La mairie avant tout
Installé en libéral depuis 32 ans, il est à la tête d’un réseau de six cabinets d’expertise-comptable (« au prix d’un travail important ») : quatre dans la Loire, un en Puy-de-Dôme et le dernier à Lyon. « C’est possible parce que j’ai des associés et de bons collaborateurs. » Quant à ses adjoints, ils sont majoritairement retraités. Mais la base de sa journée, c’est « sa » commune de 1 484 habitants. L’emploi du temps de la journée se cale sur celui de la mairie. Exemples : « mon cabinet à Saint-Etienne est proche de la préfecture, alors je peux y aller facilement quand il y a des réunions.
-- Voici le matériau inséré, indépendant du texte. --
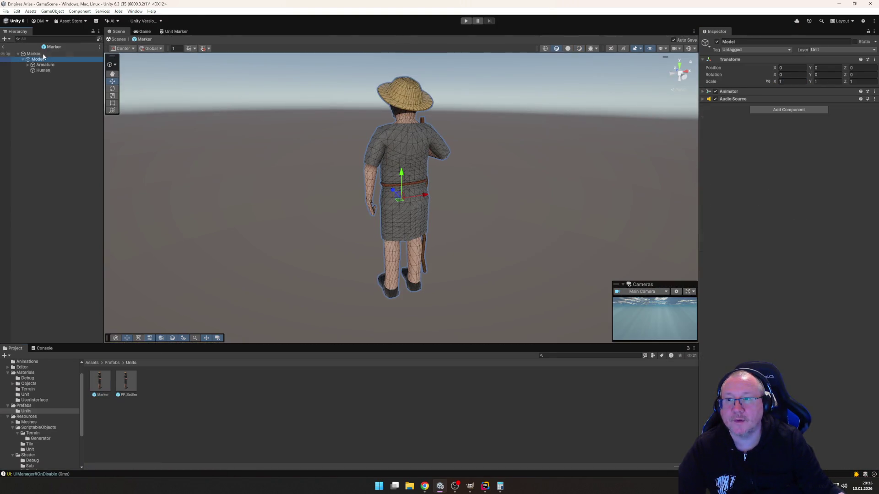
left_click(44, 54)
left_click(792, 81)
type("1")
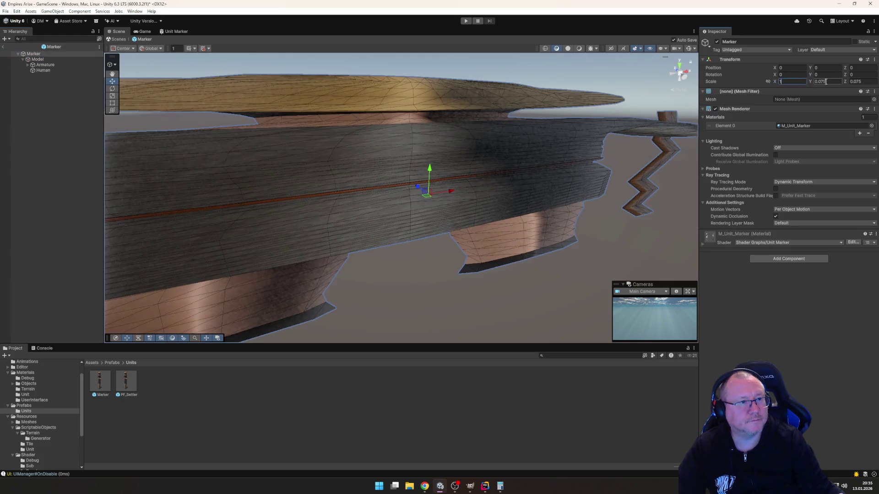
key("Tab")
type("1")
key("Tab")
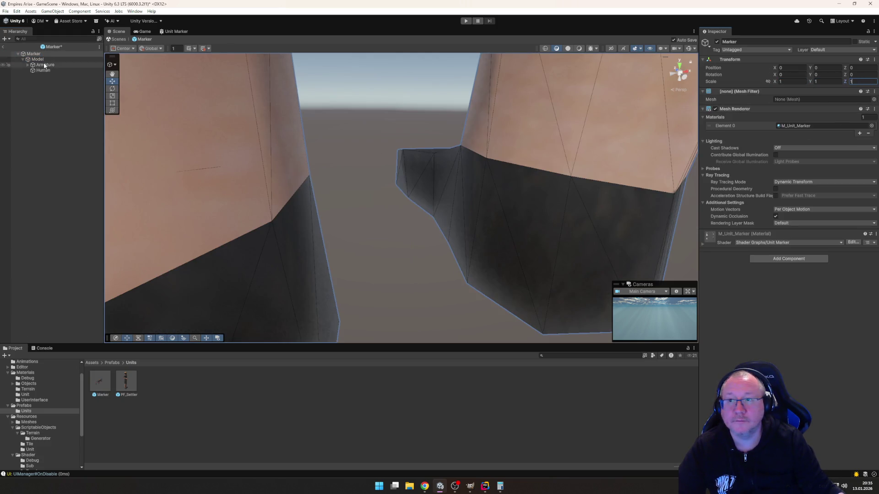
Step: Set the Model child's scale to 0.075 on X, Y and Z
left_click(69, 60)
left_click(785, 81)
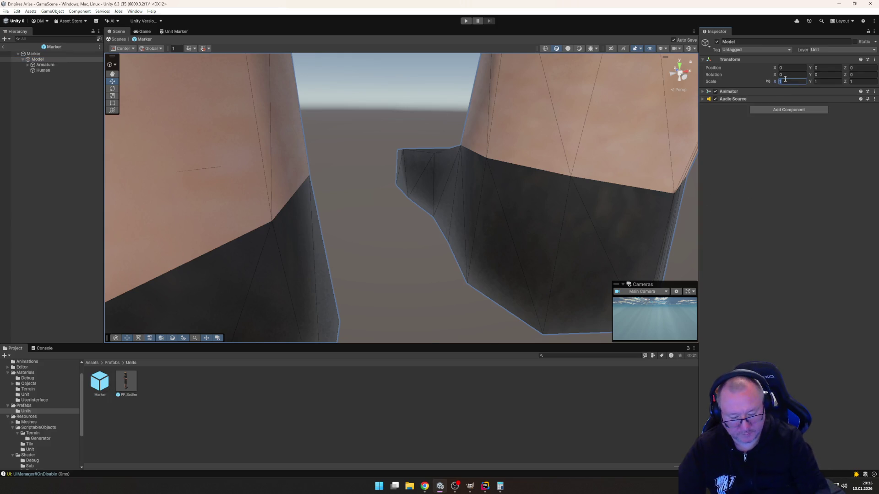
type("0.075")
type("0")
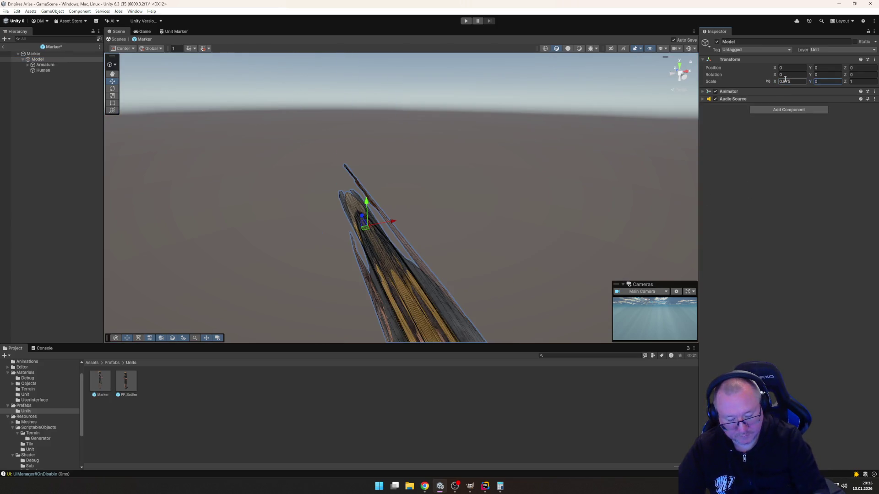
type("75")
key("Tab")
type("0.0")
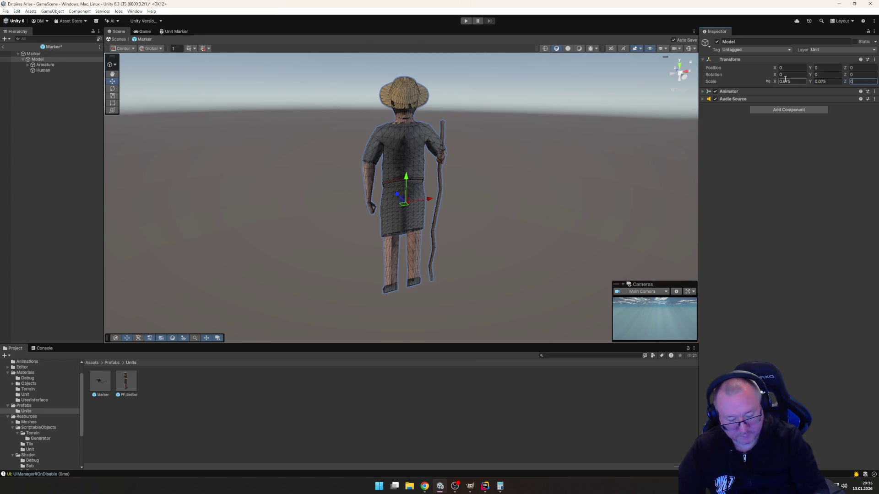
type("75")
key("Return")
Mardi je participe à la commission régionale de classement des sites et monuments historiques à la DRAC, j’en profiterai du coup pour aller au cabinet de Lyon. »
« S’engager en politique est un choix. Personne ne nous y force. » Christophe Bazile
À Roisey, Josette Verney s’est engagée en connaissance de cause ayant été l’adjointe pendant trois mandats de Michèle Perez. C’est maintenant elle qui occupe le fauteuil de maire de cette commune du Pilat de 900 habitants. Après avoir géré une entreprise de transports de personne, Josette Verney est aujourd’hui conductrice salariée. Elle assure le ramassage scolaire. Un emploi à mi-temps qui lui laisse des disponibilités à partir de 9 h avant de reprendre le volant à partir de 18 h. « Adjointe je connaissais, mais maire c’est un autre métier. En plus il faut être présente à l’intercommunalité.
À la mairie j’organise les réunions en fonction de mon emploi du temps, mais quand il y a des réunions à l’intercommunalité je dois prendre des disponibilités sur mon temps de travail. »
Dans 18 mois cependant elle devrait cesser de mener cette double vie car elle sera alors à la retraite.
Des managers aux commandes ?
Chefs d’entreprise qui ont parfois créé leur propre activité, ils font parfois entrer un peu de cet état d’esprit dans leur façon de diriger leur commune. « C’est vrai que je mène ma commune comme un chef d’entreprise. Je suis ainsi très attentif aux questions budgétaires. Lors du mandat précédent je me suis attaché à restaurer nos capacités financières. C’est aussi utile quand il faut discuter avec les banques », témoigne Hervé Béal. Pierre-Jean Rochette avait pour sa part donné une forte coloration socio-économique à sa liste en s’appuyant sur des chefs d’entreprises et des commerçants.
« Mais dans une mairie il y a une notion de service public qu’il ne faut jamais oublier. Alors oui, sur les méthodes pour optimiser nos ressources et pour rechercher la meilleure productivité il faut agir en chef d’entreprise, tout en prenant garde à ne pas confondre les deux. »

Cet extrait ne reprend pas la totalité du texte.